Isaac Bashevis Singer, “The Enemy”: Story told by Polish Jew refugee to a friend taking an Argentine ship from Rio to New York City. The waiter in the galley has a hatred for Chaikin and gives him a hard time during the voyage. While out on the deck, someone attacks Chaikin who manages to throw him overboard. The friend theorizes an astral projection attacked Chaikin. G. G. Pendarves did it better. Rating: miss.

Edward Bryan, “Dark Angel”: Woman runs into high school boyfriend years later who got her pregnant and skipped town. Turns out she is a practicing witch. I did not like the ending. The first of what I call a disjointed story.  Rating: miss.

Davis Grubb, “The Crest of Thirty-Six”: Grubb had a story in Weird Tales in 1948. Story told by teenage boy of a wharf master who hates the Ohio River and married to a woman whose appearance changes from crone to beauty and in-between. Kind of Unknownish. Rating: miss.

Robert Aickman, “Mark Ingestre: The Customer’s Tale”: Another tale related to an acquaintance in the 1930s of story from the 1800s. Fleet Street in London is a bustling place. A seventeen year old enters a barber shop and awakes in a basement where he is interrogated by sinister women. Some ickiness ensues and our young man shoots the woman and escapes. Rating: miss.

Gahan Wilson, “Traps”: A short piece about a pest exterminator dealing with a pain in the butt old woman who claims the rats in her house are scratching messages. A cute story. Makes sense if you are familiar with Wilson’s cartoons. Rating: hit (barely).

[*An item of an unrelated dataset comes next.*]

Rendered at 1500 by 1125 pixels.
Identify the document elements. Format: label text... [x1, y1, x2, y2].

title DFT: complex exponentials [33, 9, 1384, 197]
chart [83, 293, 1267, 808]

Charles L. Grant, “A Garden of Blackred Roses”: Grant has been called the master of the “quiet” horror story. The story is broken up into sections about different characters. The first is a family man who stole some black roses in bloom in February from the house down the street. His daughters find his cat dead. He goes out at night thinking he heard the cat and the section ends with a big black spot coming at him. The second section concerns a gamma high school nerd who has a thing for the beautiful girl. He has taken the roses. In gamma fantasy, the girl who has ignored him all of a sudden is all over him. The section ends abruptly. The diner owner had gone with his wife years before to some abandoned mansion to spend the night. Still have not figured how that fits in. The story ends with a creepy preacher type looking out the window with new plants to put next to his house. This story makes me appreciate H. P. Lovecraft. Lovecraft explained things along the way so you knew what happened at the end. This story by Grant is all disjointed with abrupt endings to each section without any real explanation. It is a type of horror story I don’t like at all. You did not see this in the pulp magazines. Ray Bradbury’s “The Veldt” comes to mind. Maybe the 50s guys like later Bradbury, Matheson, and Beaumont are responsible for this. Rating: miss.